28 Şubat 2021 Pazar

Nadiren

Nadiren giderdik dedim ama aslında önce Nadiren gelirdi diyecektim. Evet o Nadiren'i büyük harfle başlattım, hem de cümle ortasında çünkü cümlenin başına gelecekti ama diğeri geldi önce ayrıca burası Almanya ve burada garip kelimeler cümle ortasında büyük harfle başlıyor. Neyse yazıma döneyim. Kelimeler işte. Öyle gelip gidiyorlar zihnimde. Seslere takılıyorum, makineler çalışıyor, arabalar geçiyor, kilise çanları çalıyor. Bir şehri resmetmek. Gitmeliyim. Şehrin her yerinde oturup resim çekmeli, çizmeli, sonra da yazmalıyım. Ne garip bir şey. Önce bir görüntü geliyor zihnime. Sonra onu yazmak istiyorum ama nereden? Bir başlıyorum sonra zaman geliyor. Beni geçmişte anlat diyor. Mekan yerleşmeye başlıyor. O bankta oturan kadına ben sağdan mı soldan mı yaklaşsam bilmiyorum artık. Nereden hikayesine girmeliyim. Ya da hikayesini mi anlatmalıyım? Ne yapmalıyım, işte onu bilmiyorum. Her şeyi bir anda anlatmak isterken elim hızlanıyor. Koşarak her şeyi anlatmaya çalışıyor. Multi-tasking yapıyor elim, zihnim. Kahve lazım. Bu geldi şimdi de. Sonra masadaki kahven soğuyor dedi bir ses. Sonra dur hızlan dedi. Evet o iki komutu birden verdi. Sabah sabah bütün makine devreye girdi. Isıyı fark ediyorum. Sokakta bir çocuk papa dedi bir adam gür sesiyle yanıt verdi. Almanca ne dediklerini anlamaya çalışmıyorum. Dağılıyor her şey sonra ve birden boşluk. Sadece bir boşluk. Bilgisayar ekranı gibi donuyor zihnim. Verileri işlemeye çalışıyor. Dur diyor. Öyle geliyor o boşluk ve o bankta oturan kadını anlatma hevesimi de alıp yutuyor. Yazsam ne olacak diyorum. Ay bir insanla daha tanışmak, kimdir, nedir, neden o banka gelmiş bilmek yorucu geliyor. Nasılsa herkes her şey aynı diyor, kesip atıyorum. Bu sabah ilk defa penceremin önünden kuşlar uçuyor ve kuş sesleri var.

Görev 1
Satırların en başından "country: Guadeloupe" geçen satıra kadar, iki uç da dahil, her şeyi yeniden yaz. Bu kısımda "determined by" adını "identified by" yap, başka hiçbir şeye dokunma.

Bu görevin girdisi
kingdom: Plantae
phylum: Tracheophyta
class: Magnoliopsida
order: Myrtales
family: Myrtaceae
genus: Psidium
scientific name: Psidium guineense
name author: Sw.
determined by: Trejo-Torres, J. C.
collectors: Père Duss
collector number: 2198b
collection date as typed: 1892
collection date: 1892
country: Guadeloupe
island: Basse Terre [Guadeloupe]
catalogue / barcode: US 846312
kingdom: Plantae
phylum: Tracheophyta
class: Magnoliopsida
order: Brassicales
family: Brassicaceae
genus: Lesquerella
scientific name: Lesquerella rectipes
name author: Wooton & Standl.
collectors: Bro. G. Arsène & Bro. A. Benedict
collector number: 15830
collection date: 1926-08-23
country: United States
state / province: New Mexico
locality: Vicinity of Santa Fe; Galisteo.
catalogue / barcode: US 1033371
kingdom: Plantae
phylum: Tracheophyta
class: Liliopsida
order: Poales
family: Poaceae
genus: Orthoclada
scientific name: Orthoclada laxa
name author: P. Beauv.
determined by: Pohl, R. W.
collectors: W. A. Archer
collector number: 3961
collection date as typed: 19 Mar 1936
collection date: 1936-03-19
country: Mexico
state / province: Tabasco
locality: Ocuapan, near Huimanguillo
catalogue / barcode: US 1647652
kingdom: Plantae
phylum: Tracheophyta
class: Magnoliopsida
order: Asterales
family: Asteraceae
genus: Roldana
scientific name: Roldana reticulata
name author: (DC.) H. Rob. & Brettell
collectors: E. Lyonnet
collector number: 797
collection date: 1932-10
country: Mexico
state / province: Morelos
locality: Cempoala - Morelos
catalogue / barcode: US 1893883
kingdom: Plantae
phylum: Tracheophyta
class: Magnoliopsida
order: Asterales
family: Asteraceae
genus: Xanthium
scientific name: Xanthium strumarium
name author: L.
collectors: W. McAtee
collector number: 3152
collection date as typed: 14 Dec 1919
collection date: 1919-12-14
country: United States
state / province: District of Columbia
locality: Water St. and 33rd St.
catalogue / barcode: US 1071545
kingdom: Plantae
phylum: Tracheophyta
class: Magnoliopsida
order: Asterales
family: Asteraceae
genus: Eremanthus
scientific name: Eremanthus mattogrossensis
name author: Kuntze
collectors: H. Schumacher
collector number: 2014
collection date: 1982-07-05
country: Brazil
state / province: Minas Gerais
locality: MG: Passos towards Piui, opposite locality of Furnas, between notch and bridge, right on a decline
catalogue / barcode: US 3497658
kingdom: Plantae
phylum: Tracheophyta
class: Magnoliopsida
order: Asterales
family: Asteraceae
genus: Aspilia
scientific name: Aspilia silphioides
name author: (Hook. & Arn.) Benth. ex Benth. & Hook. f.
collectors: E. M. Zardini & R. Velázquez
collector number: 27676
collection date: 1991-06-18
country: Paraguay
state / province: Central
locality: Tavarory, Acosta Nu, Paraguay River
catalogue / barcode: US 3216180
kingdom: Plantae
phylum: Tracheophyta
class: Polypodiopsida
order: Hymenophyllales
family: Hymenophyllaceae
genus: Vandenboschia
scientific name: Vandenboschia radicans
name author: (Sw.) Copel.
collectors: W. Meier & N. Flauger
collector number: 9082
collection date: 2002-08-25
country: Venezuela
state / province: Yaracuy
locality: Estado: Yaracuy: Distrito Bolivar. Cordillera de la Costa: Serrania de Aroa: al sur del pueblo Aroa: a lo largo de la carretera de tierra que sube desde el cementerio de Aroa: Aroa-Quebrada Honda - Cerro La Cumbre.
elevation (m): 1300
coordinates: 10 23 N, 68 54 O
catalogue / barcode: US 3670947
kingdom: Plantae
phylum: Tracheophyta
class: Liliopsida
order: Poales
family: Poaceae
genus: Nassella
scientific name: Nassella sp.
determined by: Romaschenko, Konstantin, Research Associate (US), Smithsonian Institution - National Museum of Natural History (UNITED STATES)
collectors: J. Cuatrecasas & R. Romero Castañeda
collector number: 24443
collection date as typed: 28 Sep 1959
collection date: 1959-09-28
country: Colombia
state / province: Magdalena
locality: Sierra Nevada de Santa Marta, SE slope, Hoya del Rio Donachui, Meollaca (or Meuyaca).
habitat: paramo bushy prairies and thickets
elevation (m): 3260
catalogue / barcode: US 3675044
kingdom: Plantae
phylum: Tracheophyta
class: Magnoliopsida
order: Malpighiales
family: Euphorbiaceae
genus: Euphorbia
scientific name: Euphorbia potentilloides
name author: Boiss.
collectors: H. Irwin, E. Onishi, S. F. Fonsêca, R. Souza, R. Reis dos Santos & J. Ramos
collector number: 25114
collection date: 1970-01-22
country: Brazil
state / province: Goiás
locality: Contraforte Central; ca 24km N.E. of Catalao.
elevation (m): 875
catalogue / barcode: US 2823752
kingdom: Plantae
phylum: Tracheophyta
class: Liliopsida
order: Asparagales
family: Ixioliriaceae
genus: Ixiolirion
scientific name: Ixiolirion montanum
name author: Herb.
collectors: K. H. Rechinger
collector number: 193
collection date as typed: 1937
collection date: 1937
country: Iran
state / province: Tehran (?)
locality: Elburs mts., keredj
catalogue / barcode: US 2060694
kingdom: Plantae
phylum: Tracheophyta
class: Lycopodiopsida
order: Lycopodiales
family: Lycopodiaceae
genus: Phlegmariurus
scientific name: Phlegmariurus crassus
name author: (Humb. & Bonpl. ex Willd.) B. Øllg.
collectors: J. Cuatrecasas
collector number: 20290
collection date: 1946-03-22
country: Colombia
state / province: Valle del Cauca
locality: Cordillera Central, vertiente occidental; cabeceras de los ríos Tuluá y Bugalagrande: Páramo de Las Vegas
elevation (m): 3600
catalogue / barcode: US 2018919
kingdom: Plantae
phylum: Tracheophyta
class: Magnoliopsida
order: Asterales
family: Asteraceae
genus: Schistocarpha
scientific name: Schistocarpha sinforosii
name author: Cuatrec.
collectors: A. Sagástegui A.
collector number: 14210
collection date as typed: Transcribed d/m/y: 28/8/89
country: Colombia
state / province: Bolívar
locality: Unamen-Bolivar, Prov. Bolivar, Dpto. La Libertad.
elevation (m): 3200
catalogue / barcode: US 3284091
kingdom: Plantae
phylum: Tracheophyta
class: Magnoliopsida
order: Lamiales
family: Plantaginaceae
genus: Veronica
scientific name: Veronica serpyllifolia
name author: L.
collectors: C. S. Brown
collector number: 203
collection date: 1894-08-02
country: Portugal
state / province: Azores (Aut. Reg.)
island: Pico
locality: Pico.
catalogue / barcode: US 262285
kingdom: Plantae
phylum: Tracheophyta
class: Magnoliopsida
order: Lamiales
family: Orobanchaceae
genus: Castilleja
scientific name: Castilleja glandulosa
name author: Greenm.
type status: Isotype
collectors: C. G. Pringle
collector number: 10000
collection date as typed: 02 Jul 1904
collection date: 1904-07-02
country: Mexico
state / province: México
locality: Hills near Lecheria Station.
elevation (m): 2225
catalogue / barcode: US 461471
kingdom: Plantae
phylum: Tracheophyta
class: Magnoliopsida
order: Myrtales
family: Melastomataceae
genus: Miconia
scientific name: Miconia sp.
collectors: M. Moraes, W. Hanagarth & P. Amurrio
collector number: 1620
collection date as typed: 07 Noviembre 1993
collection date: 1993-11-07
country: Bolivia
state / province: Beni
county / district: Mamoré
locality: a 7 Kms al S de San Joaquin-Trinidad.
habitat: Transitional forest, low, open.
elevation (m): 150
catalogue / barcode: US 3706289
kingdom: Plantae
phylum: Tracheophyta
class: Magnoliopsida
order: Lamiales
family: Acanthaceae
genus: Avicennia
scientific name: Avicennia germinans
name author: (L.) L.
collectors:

Görev 2
Verilen metne göre bu sabah pencerenin önünde ilk defa ne oluyor?

Sonuç 1
kingdom: Plantae
phylum: Tracheophyta
class: Magnoliopsida
order: Myrtales
family: Myrtaceae
genus: Psidium
scientific name: Psidium guineense
name author: Sw.
identified by: Trejo-Torres, J. C.
collectors: Père Duss
collector number: 2198b
collection date as typed: 1892
collection date: 1892
country: Guadeloupe

Sonuç 2
Pencerenin önünden kuşlar uçuyor ve kuş sesleri var.